What this task involves: Images do not belong in the copy; retype the rest of the entries below exactly.

____________________

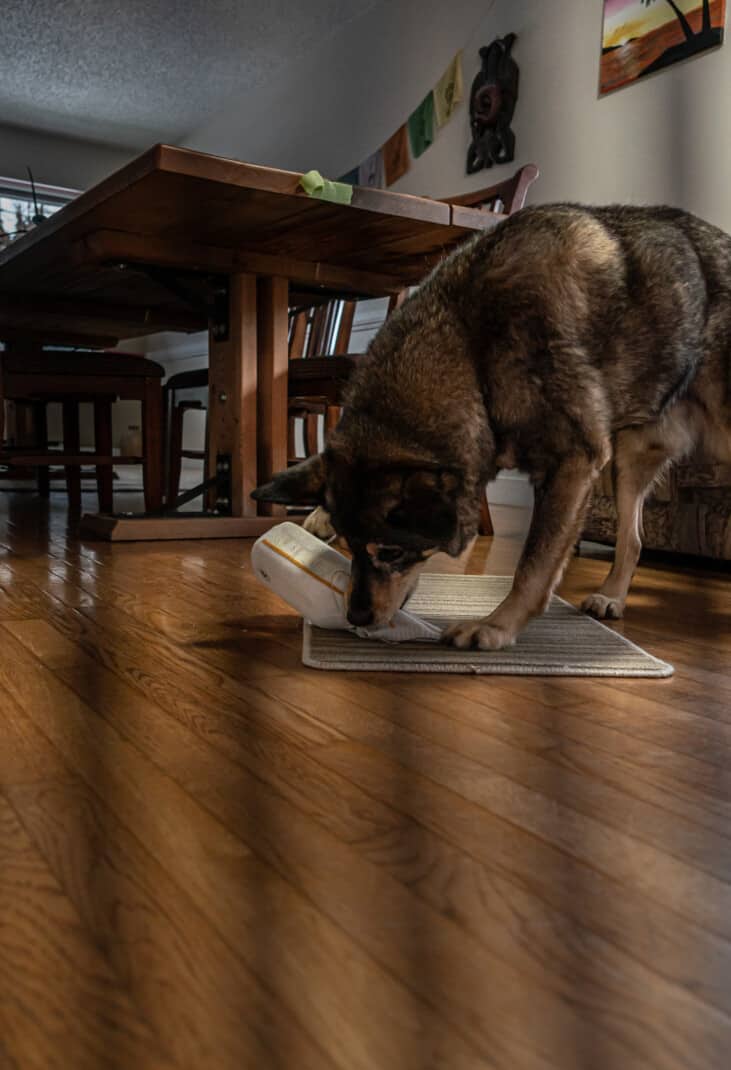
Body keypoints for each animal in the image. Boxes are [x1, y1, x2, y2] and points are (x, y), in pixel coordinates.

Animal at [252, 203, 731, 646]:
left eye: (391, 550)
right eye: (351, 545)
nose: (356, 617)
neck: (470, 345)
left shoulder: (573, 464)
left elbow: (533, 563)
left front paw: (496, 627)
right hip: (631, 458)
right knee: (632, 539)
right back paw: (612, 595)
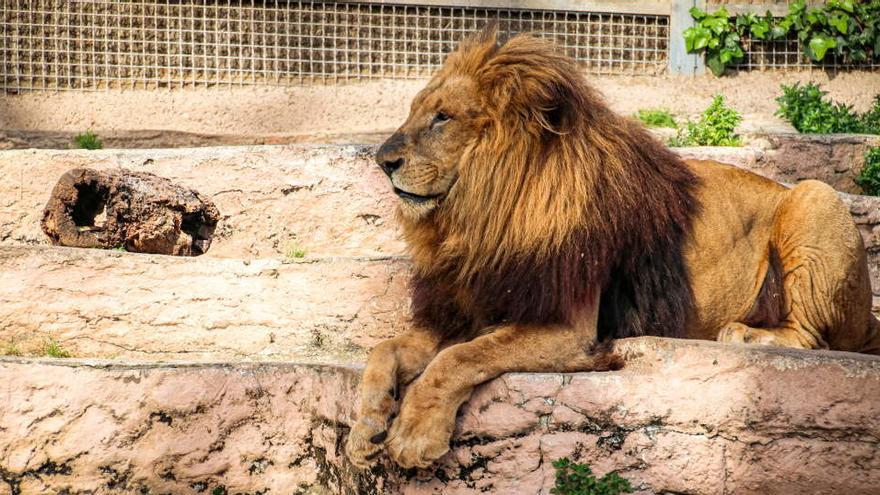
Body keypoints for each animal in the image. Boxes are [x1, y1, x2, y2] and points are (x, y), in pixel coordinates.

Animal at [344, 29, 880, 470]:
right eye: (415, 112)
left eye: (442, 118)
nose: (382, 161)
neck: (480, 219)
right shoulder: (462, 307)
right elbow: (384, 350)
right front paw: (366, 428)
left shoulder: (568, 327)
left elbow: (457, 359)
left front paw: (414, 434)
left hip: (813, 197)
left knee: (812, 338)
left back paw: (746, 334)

____________________

Response for this exercise:
Body keypoints for each animal in the image. Boxes are [x1, y1, x2, y2] and points are (x, y), in pixel coordinates.

Animal at [252, 203, 731, 646]:
left eye: (391, 550)
right eye: (351, 545)
nose: (356, 617)
neck: (470, 345)
left shoulder: (573, 464)
left elbow: (533, 563)
left front paw: (496, 627)
right hip: (631, 458)
right knee: (632, 539)
right back paw: (612, 595)
Body keypoints for each animal in the image. Boxes are [x1, y1, x2, y2] and points are (x, y), in pixel coordinates.

Animal at [344, 29, 880, 470]:
right eye: (415, 112)
left eye: (442, 118)
nose: (382, 161)
neck: (480, 219)
right shoulder: (462, 307)
right elbow: (384, 350)
right front paw: (366, 428)
left shoulder: (568, 327)
left elbow: (457, 359)
left front paw: (414, 434)
left hip: (813, 197)
left knee: (812, 338)
left back paw: (746, 334)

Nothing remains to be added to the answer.